About this exercise: After locating the line with "exemple : sélection uniforme dans le fichier", reproduce that line and every one following it exactly, up to the end of the entries.

------ The data ------

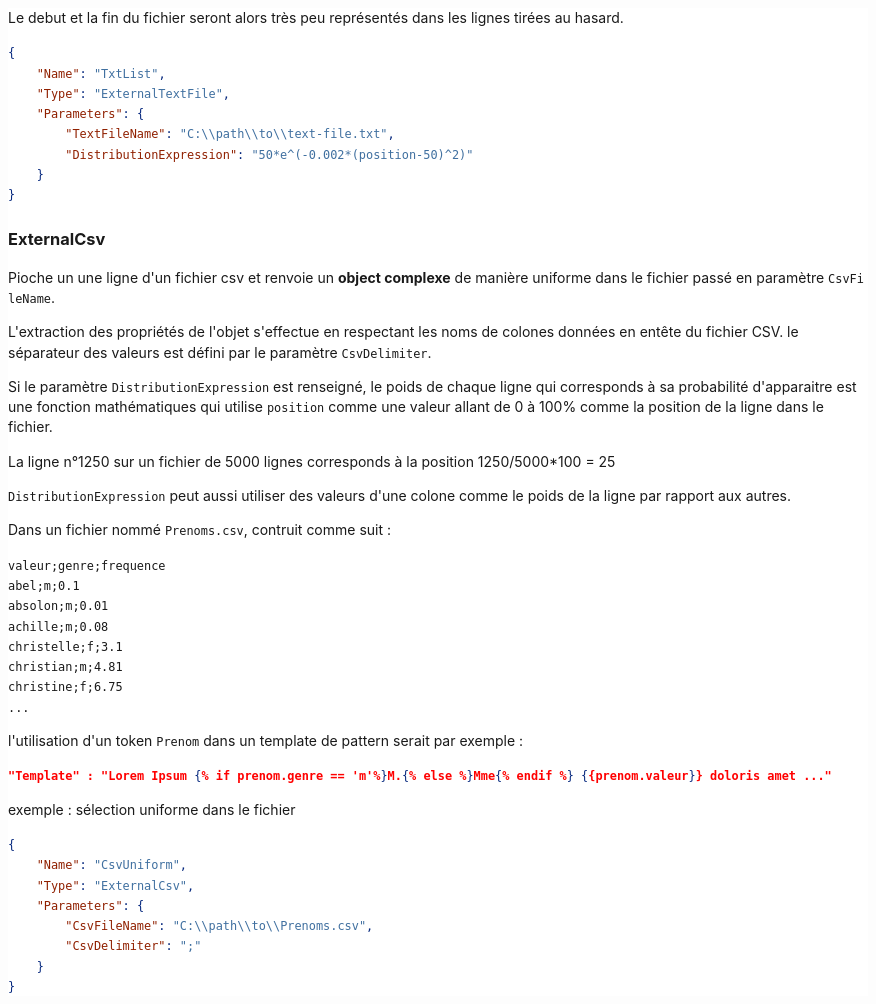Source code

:Le debut et la fin du fichier seront alors très peu représentés dans les lignes tirées au hasard.

```json
{
	"Name": "TxtList",
	"Type": "ExternalTextFile",
	"Parameters": {
		"TextFileName": "C:\\path\\to\\text-file.txt",
		"DistributionExpression": "50*e^(-0.002*(position-50)^2)"
	}
}
```

### ExternalCsv
Pioche un une ligne d'un fichier csv et renvoie un **object complexe** de manière uniforme dans le fichier passé en paramètre `CsvFileName`.

L'extraction des propriétés de l'objet s'effectue en respectant les noms de colones données en entête du fichier CSV. le séparateur des valeurs est défini par le paramètre `CsvDelimiter`.

Si le paramètre `DistributionExpression` est renseigné, le poids de chaque ligne qui corresponds à sa probabilité d'apparaitre est une fonction mathématiques qui utilise `position` comme une valeur allant de 0 à 100% comme la position de la ligne dans le fichier.

La ligne n°1250 sur un fichier de 5000 lignes corresponds à la position 1250/5000*100 = 25

`DistributionExpression` peut aussi utiliser des valeurs d'une colone comme le poids de la ligne par rapport aux autres.


Dans un fichier nommé `Prenoms.csv`, contruit comme suit : 
```csv
valeur;genre;frequence
abel;m;0.1
absolon;m;0.01
achille;m;0.08
christelle;f;3.1
christian;m;4.81
christine;f;6.75
...
```
l'utilisation d'un token `Prenom` dans un template de pattern serait par exemple :
```json
"Template" : "Lorem Ipsum {% if prenom.genre == 'm'%}M.{% else %}Mme{% endif %} {{prenom.valeur}} doloris amet ..."
```

exemple : sélection uniforme dans le fichier

```json
{
	"Name": "CsvUniform",
	"Type": "ExternalCsv",
	"Parameters": {
		"CsvFileName": "C:\\path\\to\\Prenoms.csv",
		"CsvDelimiter": ";"
	}
}
```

------

Expected output:
exemple : sélection uniforme dans le fichier

```json
{
	"Name": "CsvUniform",
	"Type": "ExternalCsv",
	"Parameters": {
		"CsvFileName": "C:\\path\\to\\Prenoms.csv",
		"CsvDelimiter": ";"
	}
}
```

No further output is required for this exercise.